### Work task
Turn the listing into a numbered list, running from its first line up to and including the line with "multiple unrelated computations.[^7_1]". Skip blank lines and leave out the pictures.

*** Begin section ***

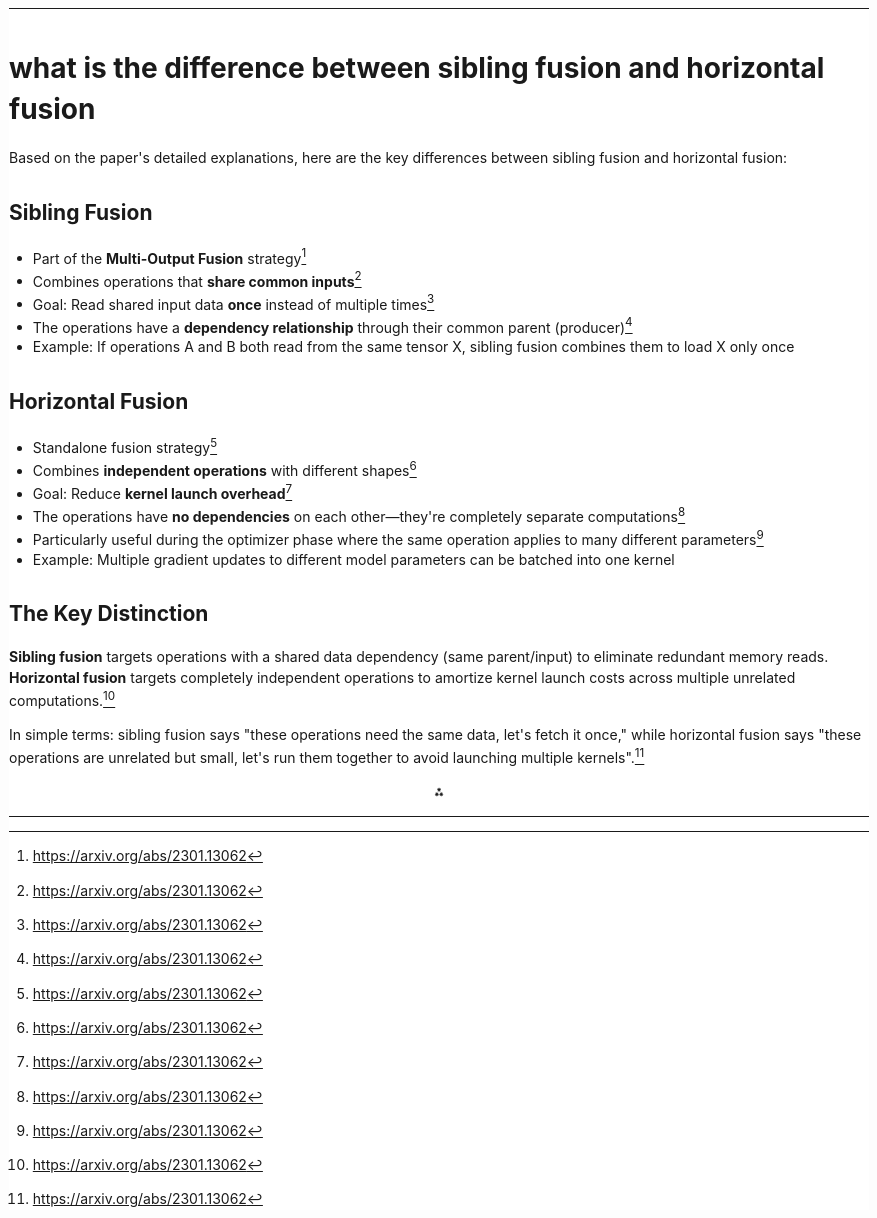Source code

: [^6_11]: https://arxiv.org/pdf/2301.13062.pdf

[^6_12]: https://arxiv.org/pdf/1908.11338.pdf

[^6_13]: https://arxiv.org/pdf/2501.14631.pdf

[^6_14]: http://arxiv.org/pdf/2502.04063.pdf

[^6_15]: https://arxiv.org/pdf/1710.08774.pdf

[^6_16]: https://arxiv.org/abs/2407.13585

[^6_17]: https://arxiv.org/pdf/2103.05288.pdf

[^6_18]: https://arxiv.org/abs/1811.05213

[^6_19]: http://arxiv.org/pdf/2406.18109.pdf

[^6_20]: http://arxiv.org/pdf/2405.03058.pdf

[^6_21]: https://arxiv.org/abs/2301.13062

[^6_22]: https://openxla.org/xla/gpu_architecture


---

# what is the difference between sibling fusion and horizontal fusion

Based on the paper's detailed explanations, here are the key differences between sibling fusion and horizontal fusion:

## Sibling Fusion

- Part of the **Multi-Output Fusion** strategy[^7_1]
- Combines operations that **share common inputs**[^7_1]
- Goal: Read shared input data **once** instead of multiple times[^7_1]
- The operations have a **dependency relationship** through their common parent (producer)[^7_1]
- Example: If operations A and B both read from the same tensor X, sibling fusion combines them to load X only once


## Horizontal Fusion

- Standalone fusion strategy[^7_1]
- Combines **independent operations** with different shapes[^7_1]
- Goal: Reduce **kernel launch overhead**[^7_1]
- The operations have **no dependencies** on each other—they're completely separate computations[^7_1]
- Particularly useful during the optimizer phase where the same operation applies to many different parameters[^7_1]
- Example: Multiple gradient updates to different model parameters can be batched into one kernel


## The Key Distinction

**Sibling fusion** targets operations with a shared data dependency (same parent/input) to eliminate redundant memory reads. **Horizontal fusion** targets completely independent operations to amortize kernel launch costs across multiple unrelated computations.[^7_1]

In simple terms: sibling fusion says "these operations need the same data, let's fetch it once," while horizontal fusion says "these operations are unrelated but small, let's run them together to avoid launching multiple kernels".[^7_1]

<div align="center">⁂</div>

[^7_1]: https://arxiv.org/abs/2301.13062


---


[^1_1]: https://arxiv.org/abs/2301.13062
[^2_1]: https://openxla.org/xla/gpu_architecture
[^2_2]: https://openxla.org/xla/architecture
[^2_3]: https://groups.google.com/a/openxla.org/g/openxla-discuss/c/DnPUmpyk4y0
[^2_4]: https://openxla.org/xla
[^2_5]: https://intel.github.io/intel-extension-for-tensorflow/latest/docs/guide/OpenXLA.html
[^2_6]: https://opensource.googleblog.com/2023/03/openxla-is-ready-to-accelerate-and-simplify-ml-development.html
[^2_7]: https://www.youtube.com/watch?v=4auG88gtlU8
[^2_8]: https://www.intel.com/content/www/us/en/developer/articles/technical/jax-openxla-running-process-and-underlying-logic-1.html
[^2_9]: https://www.nvidia.com/en-us/on-demand/session/gtcspring23-s51689/
[^2_10]: https://openxla.org/xla/developing_new_backend
[^2_11]: https://ieeexplore.ieee.org/document/10151477/
[^2_12]: http://link.springer.com/10.1007/978-1-4302-2947-6_2
[^2_13]: https://ieeexplore.ieee.org/document/10081336/
[^2_14]: http://ieeexplore.ieee.org/document/8029379/
[^2_15]: https://ieeexplore.ieee.org/document/9211737/
[^2_16]: http://archinform.knuba.edu.ua/article/view/308551
[^2_17]: https://journal.hep.com.cn/laf/EN/10.15302/J-LAF-1-030049
[^2_18]: https://www.sciendo.com/article/10.2478/aup-2023-0013
[^2_19]: https://www.semanticscholar.org/paper/e58dde4b23f251314e900f56e765b4aad27bc15f
[^2_20]: https://ieeexplore.ieee.org/document/8753877/
[^3_1]: https://ieeexplore.ieee.org/document/10816829/
[^3_2]: https://ieeexplore.ieee.org/document/10379074/
[^3_3]: https://school.infojournal.ru/jour/article/view/776
[^3_4]: https://iopscience.iop.org/article/10.1088/1757-899X/1318/1/012047
[^3_5]: https://arxiv.org/abs/2307.11244
[^3_6]: https://ieeexplore.ieee.org/document/10795761/
[^3_7]: https://ieeexplore.ieee.org/document/11060373/
[^3_8]: https://asmedigitalcollection.asme.org/GT/proceedings/GT2023/86977/V004T05A030/1167966
[^3_9]: https://arxiv.org/abs/2405.15508
[^3_10]: https://onlinelibrary.wiley.com/doi/10.1002/cta.4182
[^3_11]: https://arxiv.org/pdf/2308.14364.pdf
[^3_12]: https://arxiv.org/pdf/1107.1398.pdf
[^3_13]: https://arxiv.org/pdf/1805.03374.pdf
[^3_14]: https://arxiv.org/html/2409.07840v1
[^3_15]: https://arxiv.org/pdf/2306.15375.pdf
[^3_16]: https://arxiv.org/pdf/1712.06688.pdf
[^3_17]: https://arxiv.org/pdf/2502.06988.pdf
[^3_18]: https://arxiv.org/pdf/2205.15204.pdf
[^3_19]: https://arxiv.org/pdf/2206.14148.pdf
[^3_20]: http://arxiv.org/pdf/2402.09232.pdf
[^3_21]: https://arxiv.org/abs/2301.13062
[^4_1]: https://dl.acm.org/doi/10.1145/3604237.3626880
[^4_2]: https://ieeexplore.ieee.org/document/10602859/
[^4_3]: https://ieeexplore.ieee.org/document/9990767/
[^4_4]: https://ieeexplore.ieee.org/document/10610391/
[^4_5]: https://ieeexplore.ieee.org/document/10645598/
[^4_6]: https://www.semanticscholar.org/paper/a67cbdeac8ee612a2e059ac9ce01c64bc2f0bf4a
[^4_7]: https://www.semanticscholar.org/paper/812f20b087dd927512963fee56268419462b7efc
[^4_8]: https://www.semanticscholar.org/paper/06da8bb52a89c69641fd8e0f0d699d8d5f279084
[^4_9]: https://arxiv.org/abs/2403.06313
[^4_10]: https://www.semanticscholar.org/paper/2c56db35d57197efad554fa7097151b85bf05a7a
[^4_11]: https://arxiv.org/pdf/2006.04938.pdf
[^4_12]: https://arxiv.org/pdf/1810.01940.pdf
[^4_13]: https://arxiv.org/pdf/2311.10090.pdf
[^4_14]: https://arxiv.org/pdf/2311.00756.pdf
[^4_15]: http://arxiv.org/pdf/2306.13004.pdf
[^4_16]: http://arxiv.org/pdf/2410.22165.pdf
[^4_17]: https://www.mdpi.com/2076-3417/10/24/9013/pdf
[^4_18]: https://arxiv.org/html/2306.09884
[^4_19]: https://arxiv.org/pdf/2107.01460.pdf
[^4_20]: https://arxiv.org/pdf/2308.03665.pdf
[^4_21]: https://arxiv.org/abs/2301.13062
[^5_1]: https://arxiv.org/abs/2301.13062
[^5_2]: https://openxla.org/xla/architecture
[^6_1]: https://arxiv.org/abs/2301.13062
[^6_2]: https://dx.plos.org/10.1371/journal.pone.0282265
[^6_3]: https://dl.acm.org/doi/10.1145/3617327
[^6_4]: https://dl.acm.org/doi/10.1145/3708493.3712689
[^6_5]: https://ieeexplore.ieee.org/document/10831989/
[^6_6]: https://dl.acm.org/doi/10.1145/3674634
[^6_7]: https://journals.vilniustech.lt/index.php/CS/article/view/20429
[^6_8]: https://dl.acm.org/doi/10.1145/3503222.3507723
[^6_9]: https://www.semanticscholar.org/paper/3fe6c134a4b24068ba613f337df4215355141b33
[^6_10]: https://dl.acm.org/doi/10.1145/3704865
[^8_1]: https://arxiv.org/abs/2301.13062
[^9_1]: https://arxiv.org/abs/2301.13062
[^10_1]: https://openxla.org/xla
[^10_2]: https://opensource.googleblog.com/2023/03/openxla-is-ready-to-accelerate-and-simplify-ml-development.html
[^10_3]: https://openxla.org/xla/architecture
[^10_4]: https://openxla.org/xla/gpu_architecture
[^10_5]: https://openxla.org/xla/developing_new_backend
[^10_6]: https://groups.google.com/a/openxla.org/g/openxla-discuss/c/DnPUmpyk4y0
[^10_7]: https://arxiv.org/abs/2301.13062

*** End section ***

### Exercise result
1. Source code
2. : [^6_11]: https://arxiv.org/pdf/2301.13062.pdf
3. [^6_12]: https://arxiv.org/pdf/1908.11338.pdf
4. [^6_13]: https://arxiv.org/pdf/2501.14631.pdf
5. [^6_14]: http://arxiv.org/pdf/2502.04063.pdf
6. [^6_15]: https://arxiv.org/pdf/1710.08774.pdf
7. [^6_16]: https://arxiv.org/abs/2407.13585
8. [^6_17]: https://arxiv.org/pdf/2103.05288.pdf
9. [^6_18]: https://arxiv.org/abs/1811.05213
10. [^6_19]: http://arxiv.org/pdf/2406.18109.pdf
11. [^6_20]: http://arxiv.org/pdf/2405.03058.pdf
12. [^6_21]: https://arxiv.org/abs/2301.13062
13. [^6_22]: https://openxla.org/xla/gpu_architecture
14. ---
15. # what is the difference between sibling fusion and horizontal fusion
16. Based on the paper's detailed explanations, here are the key differences between sibling fusion and horizontal fusion:
17. ## Sibling Fusion
18. - Part of the **Multi-Output Fusion** strategy[^7_1]
19. - Combines operations that **share common inputs**[^7_1]
20. - Goal: Read shared input data **once** instead of multiple times[^7_1]
21. - The operations have a **dependency relationship** through their common parent (producer)[^7_1]
22. - Example: If operations A and B both read from the same tensor X, sibling fusion combines them to load X only once
23. ## Horizontal Fusion
24. - Standalone fusion strategy[^7_1]
25. - Combines **independent operations** with different shapes[^7_1]
26. - Goal: Reduce **kernel launch overhead**[^7_1]
27. - The operations have **no dependencies** on each other—they're completely separate computations[^7_1]
28. - Particularly useful during the optimizer phase where the same operation applies to many different parameters[^7_1]
29. - Example: Multiple gradient updates to different model parameters can be batched into one kernel
30. ## The Key Distinction
31. **Sibling fusion** targets operations with a shared data dependency (same parent/input) to eliminate redundant memory reads. **Horizontal fusion** targets completely independent operations to amortize kernel launch costs across multiple unrelated computations.[^7_1]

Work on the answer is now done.